"Nak, mau minum teh?"
Memang dasar rezeki anak sholeh. Tentu saja anggukanku lebih cepat merespons daripada mulut. Kalau dipikir-pikir, keberuntungan ini aneh juga. Aku sama sekali tak menyangka bisa makan gratis di warung ibu yang sama sekali belum ku kenal ini. Niatku hanya mampir istirahat sambil ngopi sebentar, lalu jalan lagi. Eeh, malah diajak makan segala. Aku kan jadi serba-salah. Mau menolak takut dianggap sombong. Mau menerima tapi seolah gak punya etika. Jadi, aku terima saja ini sebagai rezeki anak sholeh.
"I-Ibu jualan nasi juga?" tanyaku mengonfirmasi kalau-kalau ini trik upselling supaya aku makan di warungnya.
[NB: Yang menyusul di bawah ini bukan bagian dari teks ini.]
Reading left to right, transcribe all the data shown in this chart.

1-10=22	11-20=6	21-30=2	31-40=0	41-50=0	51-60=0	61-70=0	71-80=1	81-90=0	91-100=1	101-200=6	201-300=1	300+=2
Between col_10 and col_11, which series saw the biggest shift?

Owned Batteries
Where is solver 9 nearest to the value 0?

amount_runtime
"Nggak, Nak. Ibu cuma jual kopi, makanan ringan, roti, sama mi instan saja. Capek kalau harus jualan nasi juga. Soalnya gak ada yang bantuin. Bapak sudah punya kerjaan sendiri," jelasnya membuatku menghembuskan nafas lega.
"Ibu sudah lama di sini?"
"Kira-kira 10 tahun, Nak. Ibu memang gini orangnya, suka ngajak orang makan bareng. Sekalian nemenin Ibu makan juga, hehe," kelakarnya seolah sudah lama mengenalku. "Eh, maaf ya Nak, lauknya cuma ada tempe sama potongan tongkol."
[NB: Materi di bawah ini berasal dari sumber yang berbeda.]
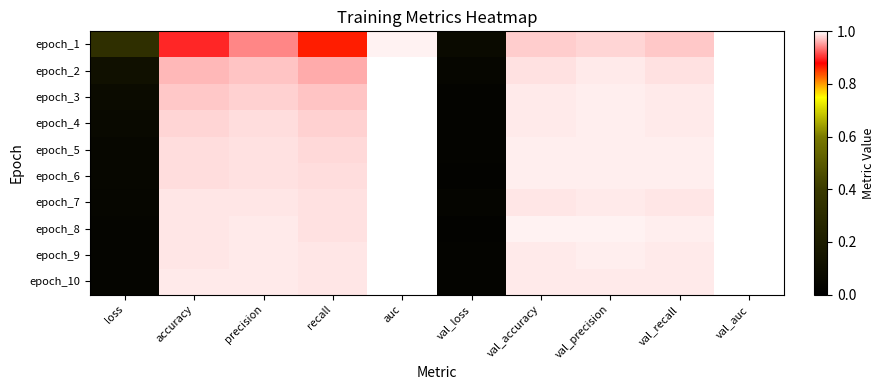

Rank the series by their maximum value, from highest to lowest.

epoch_2, epoch_8, epoch_6, epoch_4, epoch_3, epoch_10, epoch_9, epoch_5, epoch_7, epoch_1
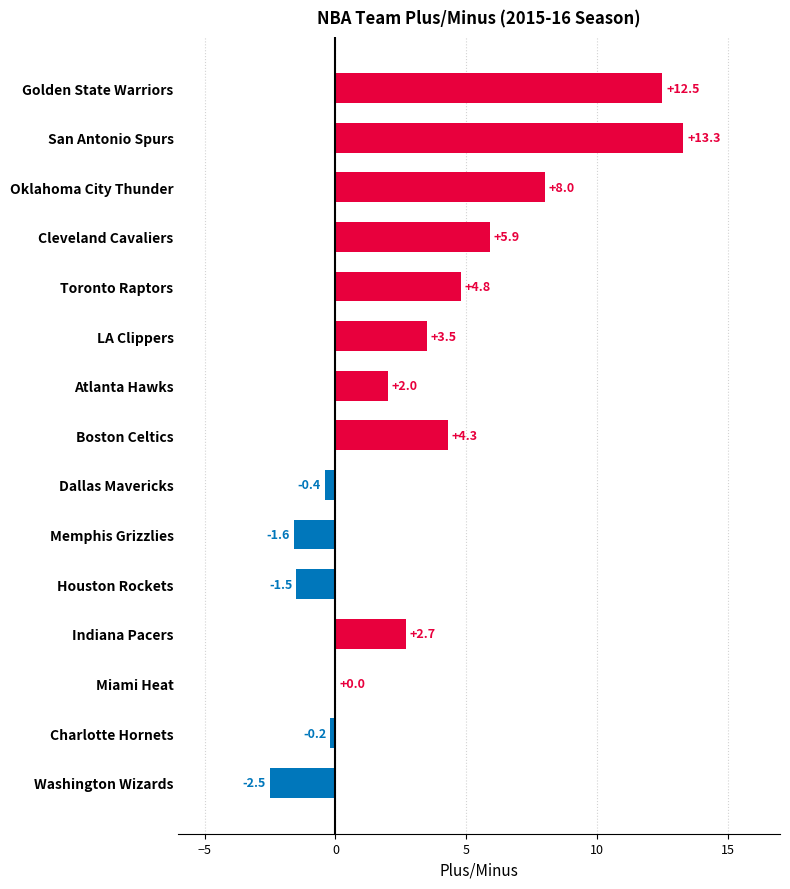

Reading bottom to top, list all the values displayed in this chart.

Washington Wizards=-2.5	Charlotte Hornets=-0.2	Miami Heat=0.0	Indiana Pacers=2.7	Houston Rockets=-1.5	Memphis Grizzlies=-1.6	Dallas Mavericks=-0.4	Boston Celtics=4.3	Atlanta Hawks=2.0	LA Clippers=3.5	Toronto Raptors=4.8	Cleveland Cavaliers=5.9	Oklahoma City Thunder=8.0	San Antonio Spurs=13.3	Golden State Warriors=12.5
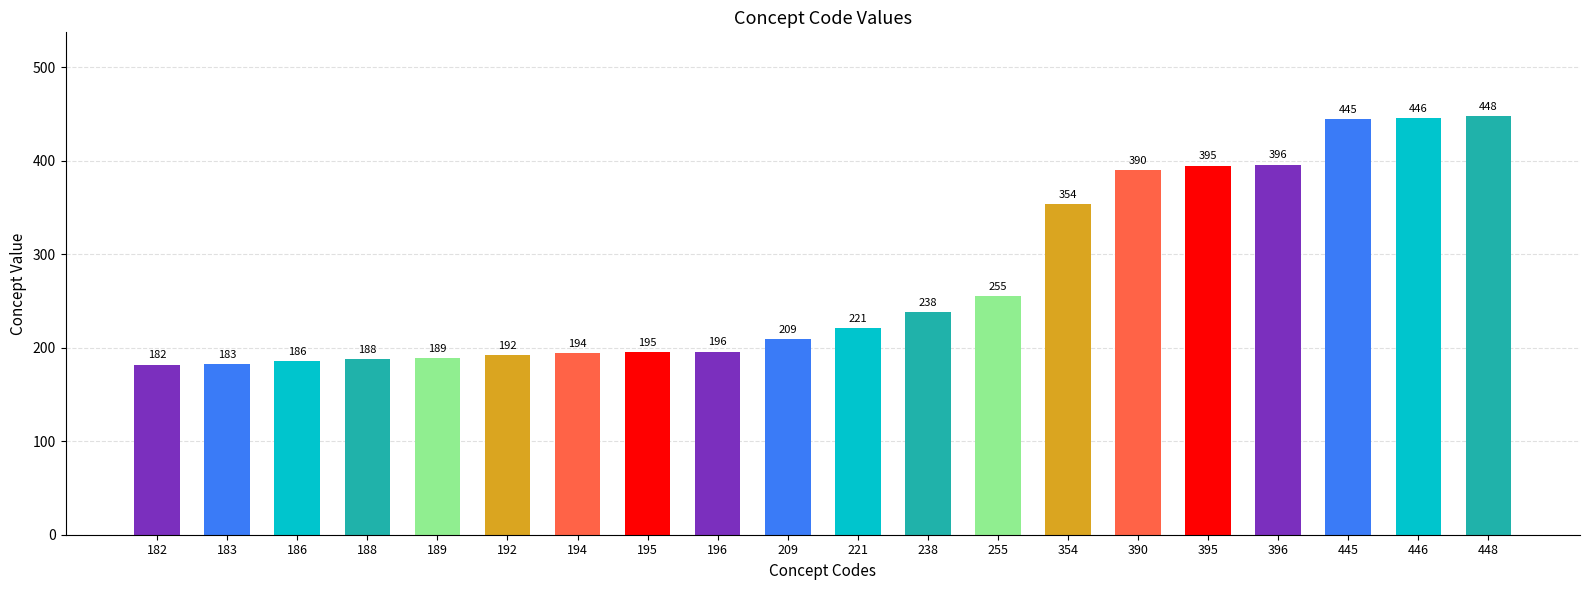

What is the change in value from 183 to 209?

+26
Aku terperangah mendengarnya. Buatku, ini sajian istimewa di tempat yang sama sekali baru ku sambangi. Betul-betul rezeki tak terduga yang sudah Tuhan gariskan melalui Bu Lasi.
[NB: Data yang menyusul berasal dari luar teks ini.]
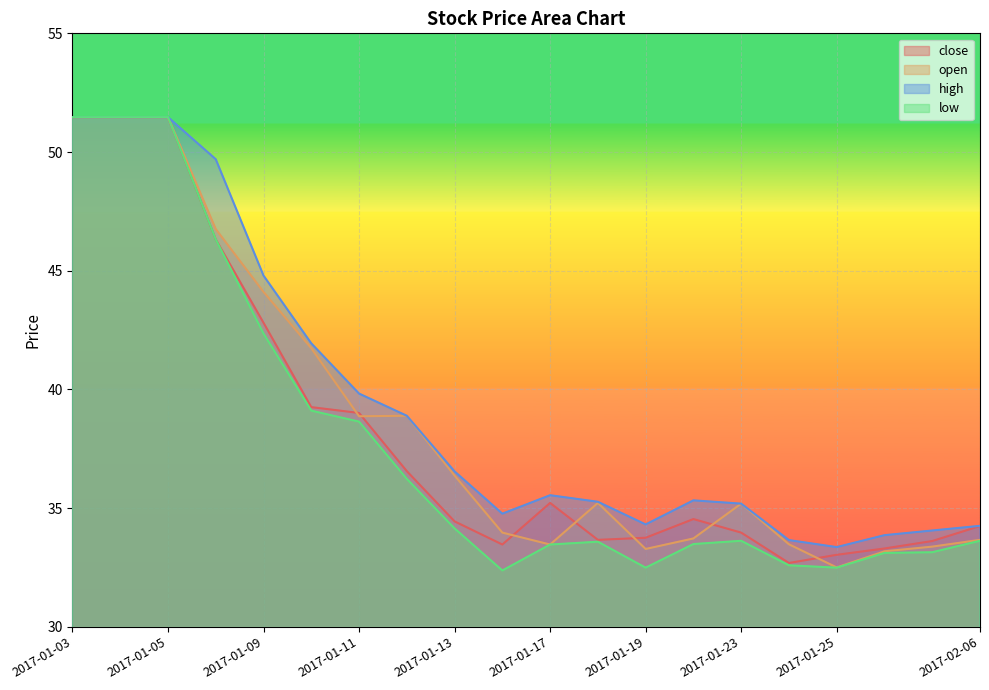

How many data points in close are less than 34?

8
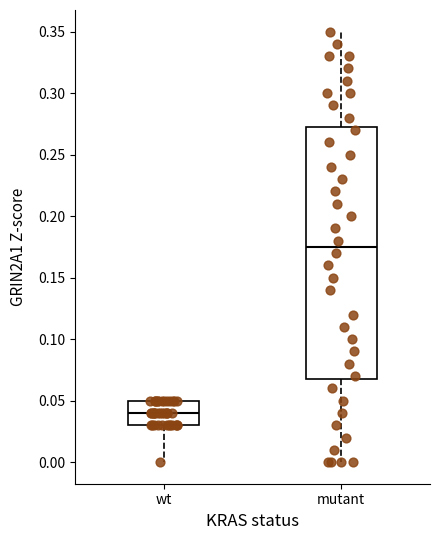

Comparing the boxes themselves (not the whiskers), which one is the tallest?

mutant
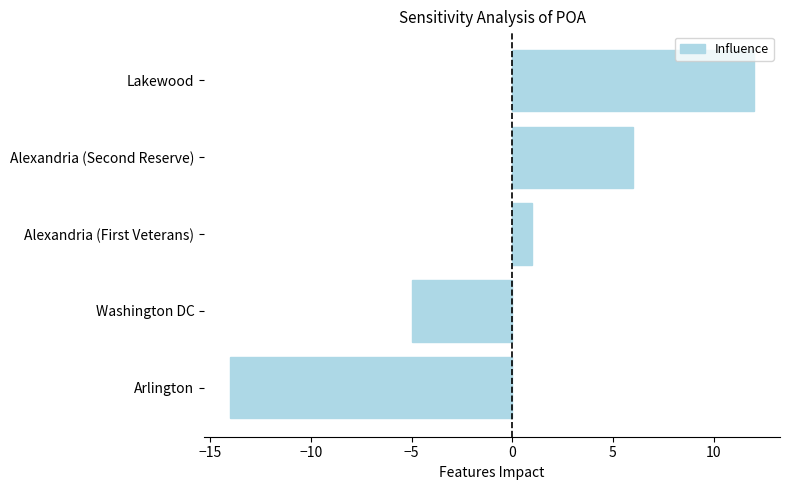

True or false: the data shows 4 at Alexandria (Second Reserve).

False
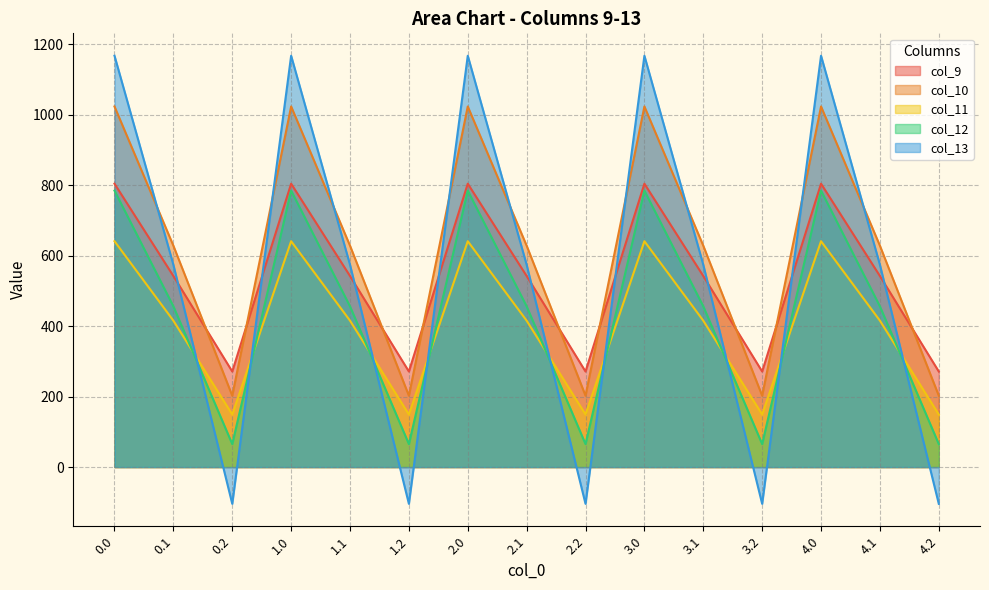

Reading right to left, transcribe all the data shown in this chart.

col_9: 271.1	542.1	804.0	271.1	542.1	804.0	271.1	542.1	804.0	271.1	542.1	804.0	271.1	542.1	804.0
col_10: 202.5	628.1	1023.2	202.5	628.1	1023.2	202.5	628.1	1023.2	202.5	628.1	1023.2	202.5	628.1	1023.2
col_11: 149.1	415.4	640.9	149.1	415.4	640.9	149.1	415.4	640.9	149.1	415.4	640.9	149.1	415.4	640.9
col_12: 65.2	456.1	784.4	65.2	456.1	784.4	65.2	456.1	784.4	65.2	456.1	784.4	65.2	456.1	784.4
col_13: -104.4	574.0	1167.2	-104.4	574.0	1167.2	-104.4	574.0	1167.2	-104.4	574.0	1167.2	-104.4	574.0	1167.2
"Wah, ini sih nikmat sekali, Bu. Di Jakarta, makanan yang seperti ini sudah langka. Orang-orang pasti carinya ayam atau daging sapi. Tongkol malah langka peminatnya, hehe."
"Tapi, gak apa-apa kan Nak, makannya cuma sama tongkol saja?" tanya Bu Lasi merasa tidak enak menjamuku dengan sederhana.
"Saya berterima kasih sekali Bu sudah dijamu seperti ini. Tadinya kan, saya cuma mau ngopi sebentar," kataku menjelaskan bahwa perut keroncongan ini sangat bersyukur telah dipuaskan.
"Ibu juga terima kasih loh, Nak. Dari pagi sama sekali belum ada tamu yang mampir. Padahal libur panjang begini biasanya gak pernah sepi."